Remark. Wilf in generatingfunctionology page 180 gives a proof for the asymptotic

$$Q(n) \sim n! \exp(-1/4) {n-1/2\choose n} = \exp(-1/4) (n-1/2)^{\underline{n}}.$$

This can be further simplified to

$$Q(n) \sim \frac{n! \exp(-1/4)}{\sqrt{\pi n}}.$$

Answer 2

Marko Riedel's answer gives an excellent demonstration that the correct recurrence is $$ f(n)=(n-1)[f(n-1)+f(n-2)] - \frac{(n-1)(n-2)}{2}\cdot f(n-3). $$ I will give a bijective explanation of this formula, while at the same time explaining why the recurrence you had was incorrect.

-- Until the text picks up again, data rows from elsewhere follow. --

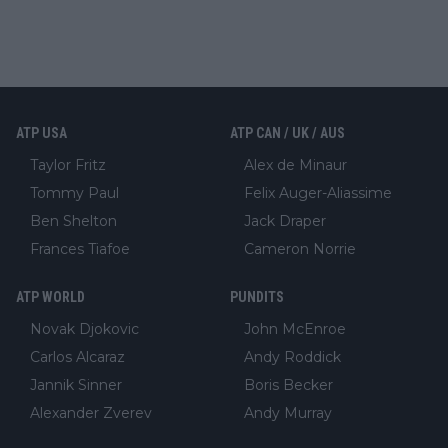
ATP USA
ATP CAN / UK / AUS
Taylor Fritz
Alex de Minaur
Tommy Paul
Felix Auger-Aliassime
Ben Shelton
Jack Draper
Frances Tiafoe
Cameron Norrie
ATP WORLD
PUNDITS
Novak Djokovic
John McEnroe
Carlos Alcaraz
Andy Roddick
Jannik Sinner
Boris Becker
Alexander Zverev
Andy Murray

You mentioned that that there are two cases for the number $1$. Either $1$ is linked to another number via a pair of edges, or $1$ is linked to two different numbers. There are $(n-1)\cdot f(n-2)$ ways two have $1$ paired up with a single other element. However, it is not always true that there are $(n-1)\cdot f(n-2)$ ways to insert $1$ into a collection of loops on the set $\{2,3,\dots,n\}$.

For the derangements case, there were $n-1$ ways to insert $1$ into any given derangement on the set $\{2,3,\dots,n\}$, such that it ends up in a cycle of length at least $3$. However, this is no longer true for the current problem of non-oriented loops. The problem is when inserting $1$ into the two-loop $\{a,b\}$, the derangement method counts both "inserting $1$ after $a$" and "inserting $1$ after $b$" as distinct, while the loop variant considers these to be the same. To correct for this double-counting, we just need to subtract the number of double-counted cases. This is exactly equal to $\binom{n-1}2\cdot f(n-3)$, since there are $\binom{n-1}{2}$ ways to choose $\{a,b\}$, and then $f(n-3)$ ways to choose a loop arrangement on the rest of everything except $\{1,a,b\}$. This is exactly the subtracted term in the first formula.